Why do leaves turn color in the fall?
This is right up there with 'how do they grow seedless watermelons?' among the most-asked questions directed at plant professionals.
The answer is simple! The days get shorter, the nights get colder, and Jack Frost magically paints the leaves in your yard!
Well, actually, the answer is more complicated, involving daylength (actually nightlength), temperature, nutrients, and genetics.
Trees that have adapted to cold winter climates go through several steps as winter approaches. The first part of the process is a reaction to longer nights. The plant forms a layer at the base of the leaves that blocks the movement of carbohydrates (sugars, starches) out of the leaves, and blocks the movement of minerals into the leaves. That 'abscission' layer eventually gets brittle and breaks, so the leaf falls.

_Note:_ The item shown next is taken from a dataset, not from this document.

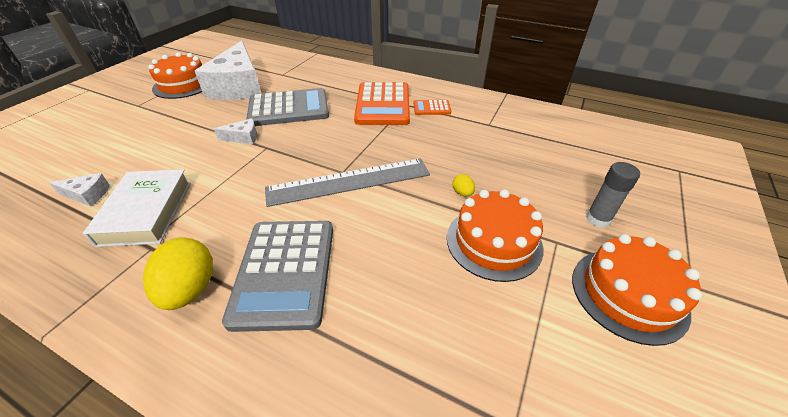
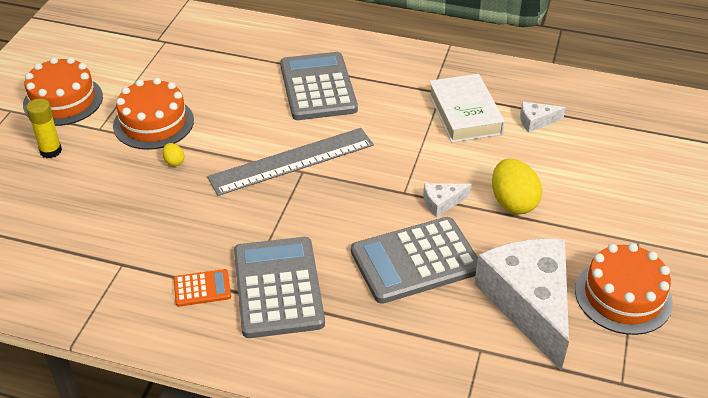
camera: 170 degrees right, 0 degrees up
(190, 289) = (379, 72): yellow egg -> yellow egg (513, 202)
(383, 104) = (278, 287): orange calculator -> grey calculator
(598, 219) = (51, 151): grey glue stick -> yellow glue stick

But before that happens, the plant produces less and less chlorophyll because it has less stuff to make it from. That is the pigment which makes leaves green. It is also the most fragile pigment, breaking down in sunlight very quickly. Usually the plant is replenishing it very quickly. But as it breaks down and becomes less abundant, the less common pigments of yellow and orange become visible. So these are the first fall colors that we see. Those colors were already there; we're just seeing them now because the green is gone. This first reaction mostly follows the calendar, although severely drought-stressed plants will begin to go dormant earlier than normal.
Some minerals are mobile within the plant, moving from one place to another as needed. The plant moves phosphorus out of the leaf and into the stem where it is stored during cold weather. The absence of phosphorus changes the chemical reaction in the leaves, and the remaining trapped carbohydrates are now made into certain other pigments, notably the ones that are red and purple. So these are the more spectacular colors that we see next. They weren't there before; the tree is making them now out of what's left in the leaf.

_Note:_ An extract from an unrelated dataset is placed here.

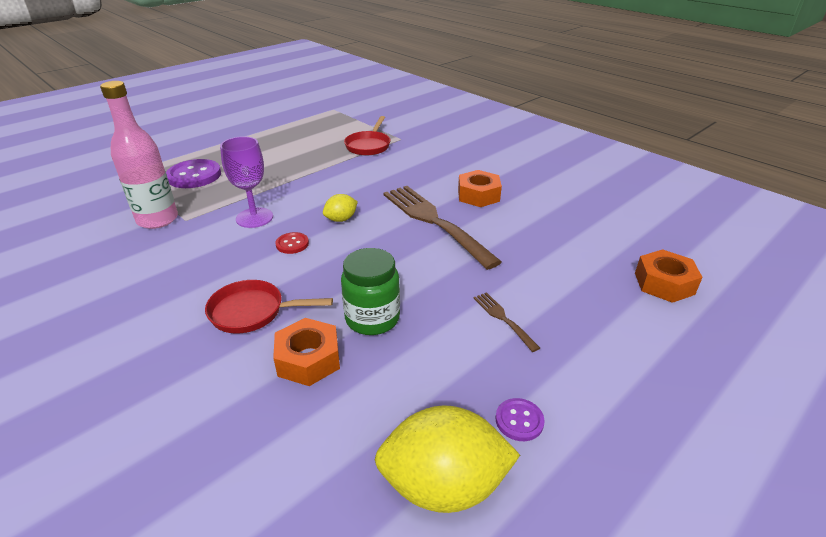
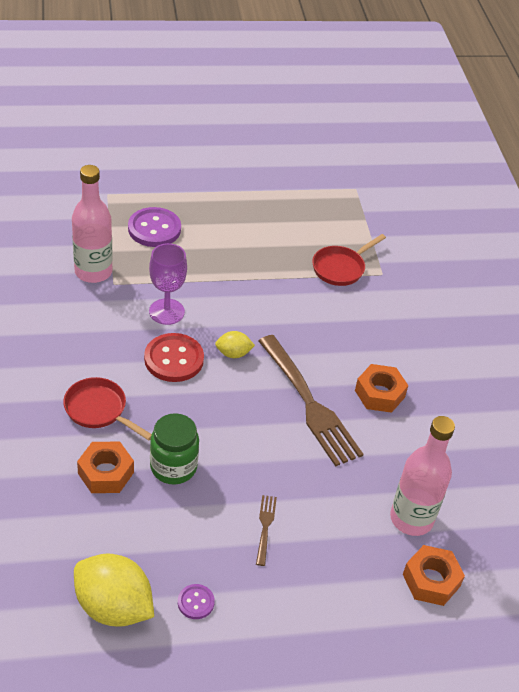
camera: 30 degrees right, 10 degrees up
(292, 244) = (174, 359): red button -> red button, size x1.94
(435, 222) = (308, 403): brown fork -> brown fork turned 150 degrees clockwise
(597, 253) = (411, 519): none -> pink bottle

Some trees make more of these pigments than others do, so it varies between species. There are also genetic differences of seedlings within a species. Variation in temperature from year to year, and the nutrient status of the specimen, also affects fall color. Within those species that have the pigments to begin with, sunny clear days and cool nights encourage the production of more red and purple pigments. A tree with adequate nutrition will have more basic material to work with to create pigment. Trees that are overwatered have damaged root hairs, so they've been unable to take up nutrients readily during the summer.